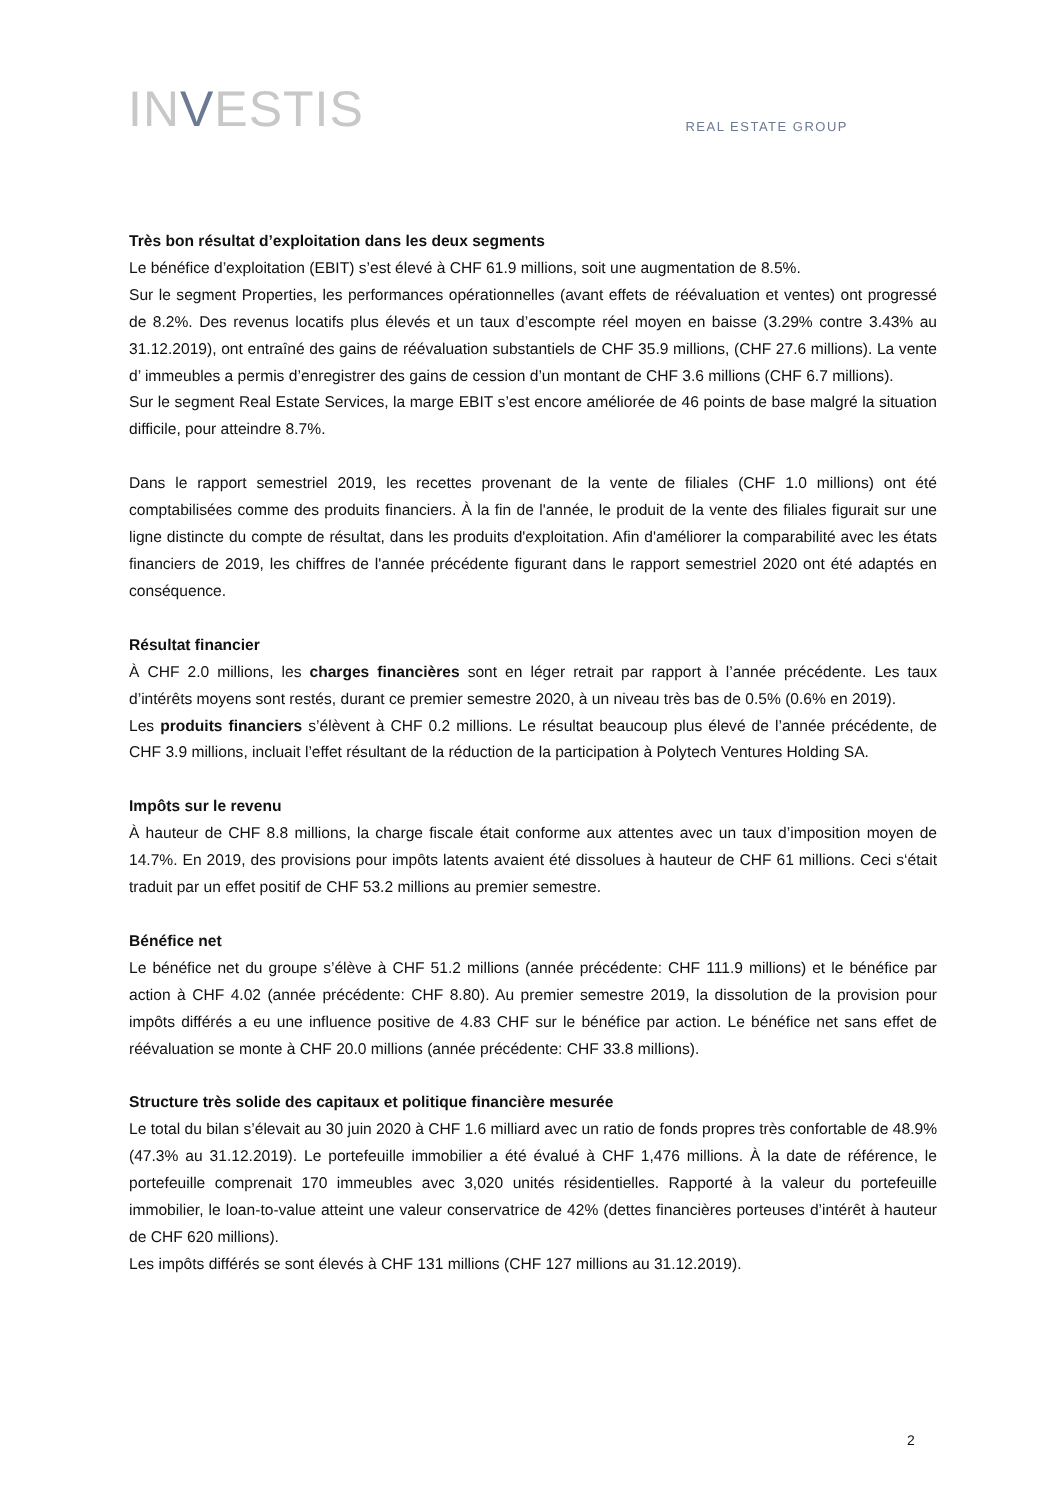INVESTIS
REAL ESTATE GROUP
Très bon résultat d’exploitation dans les deux segments
Le bénéfice d’exploitation (EBIT) s’est élevé à CHF 61.9 millions, soit une augmentation de 8.5%.
Sur le segment Properties, les performances opérationnelles (avant effets de réévaluation et ventes) ont progressé de 8.2%. Des revenus locatifs plus élevés et un taux d’escompte réel moyen en baisse (3.29% contre 3.43% au 31.12.2019), ont entraîné des gains de réévaluation substantiels de CHF 35.9 millions, (CHF 27.6 millions). La vente d’ immeubles a permis d’enregistrer des gains de cession d’un montant de CHF 3.6 millions (CHF 6.7 millions).
Sur le segment Real Estate Services, la marge EBIT s’est encore améliorée de 46 points de base malgré la situation difficile, pour atteindre 8.7%.
Dans le rapport semestriel 2019, les recettes provenant de la vente de filiales (CHF 1.0 millions) ont été comptabilisées comme des produits financiers. À la fin de l'année, le produit de la vente des filiales figurait sur une ligne distincte du compte de résultat, dans les produits d'exploitation. Afin d'améliorer la comparabilité avec les états financiers de 2019, les chiffres de l'année précédente figurant dans le rapport semestriel 2020 ont été adaptés en conséquence.
Résultat financier
À CHF 2.0 millions, les charges financières sont en léger retrait par rapport à l’année précédente. Les taux d’intérêts moyens sont restés, durant ce premier semestre 2020, à un niveau très bas de 0.5% (0.6% en 2019).
Les produits financiers s’élèvent à CHF 0.2 millions. Le résultat beaucoup plus élevé de l’année précédente, de CHF 3.9 millions, incluait l’effet résultant de la réduction de la participation à Polytech Ventures Holding SA.
Impôts sur le revenu
À hauteur de CHF 8.8 millions, la charge fiscale était conforme aux attentes avec un taux d’imposition moyen de 14.7%. En 2019, des provisions pour impôts latents avaient été dissolues à hauteur de CHF 61 millions. Ceci s‘était traduit par un effet positif de CHF 53.2 millions au premier semestre.
Bénéfice net
Le bénéfice net du groupe s’élève à CHF 51.2 millions (année précédente: CHF 111.9 millions) et le bénéfice par action à CHF 4.02 (année précédente: CHF 8.80). Au premier semestre 2019, la dissolution de la provision pour impôts différés a eu une influence positive de 4.83 CHF sur le bénéfice par action. Le bénéfice net sans effet de réévaluation se monte à CHF 20.0 millions (année précédente: CHF 33.8 millions).
Structure très solide des capitaux et politique financière mesurée
Le total du bilan s’élevait au 30 juin 2020 à CHF 1.6 milliard avec un ratio de fonds propres très confortable de 48.9% (47.3% au 31.12.2019). Le portefeuille immobilier a été évalué à CHF 1,476 millions. À la date de référence, le portefeuille comprenait 170 immeubles avec 3,020 unités résidentielles. Rapporté à la valeur du portefeuille immobilier, le loan-to-value atteint une valeur conservatrice de 42% (dettes financières porteuses d’intérêt à hauteur de CHF 620 millions).
Les impôts différés se sont élevés à CHF 131 millions (CHF 127 millions au 31.12.2019).
2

◆ ACTION ITEM ◆
Exact repetition is required for the lines from the first one in the listing through the one that holds "Résultat financier", and pictures are to be omitted.

◆ EXPECTED ANSWER ◆
INVESTIS
REAL ESTATE GROUP
Très bon résultat d’exploitation dans les deux segments
Le bénéfice d’exploitation (EBIT) s’est élevé à CHF 61.9 millions, soit une augmentation de 8.5%.
Sur le segment Properties, les performances opérationnelles (avant effets de réévaluation et ventes) ont progressé de 8.2%. Des revenus locatifs plus élevés et un taux d’escompte réel moyen en baisse (3.29% contre 3.43% au 31.12.2019), ont entraîné des gains de réévaluation substantiels de CHF 35.9 millions, (CHF 27.6 millions). La vente d’ immeubles a permis d’enregistrer des gains de cession d’un montant de CHF 3.6 millions (CHF 6.7 millions).
Sur le segment Real Estate Services, la marge EBIT s’est encore améliorée de 46 points de base malgré la situation difficile, pour atteindre 8.7%.
Dans le rapport semestriel 2019, les recettes provenant de la vente de filiales (CHF 1.0 millions) ont été comptabilisées comme des produits financiers. À la fin de l'année, le produit de la vente des filiales figurait sur une ligne distincte du compte de résultat, dans les produits d'exploitation. Afin d'améliorer la comparabilité avec les états financiers de 2019, les chiffres de l'année précédente figurant dans le rapport semestriel 2020 ont été adaptés en conséquence.
Résultat financier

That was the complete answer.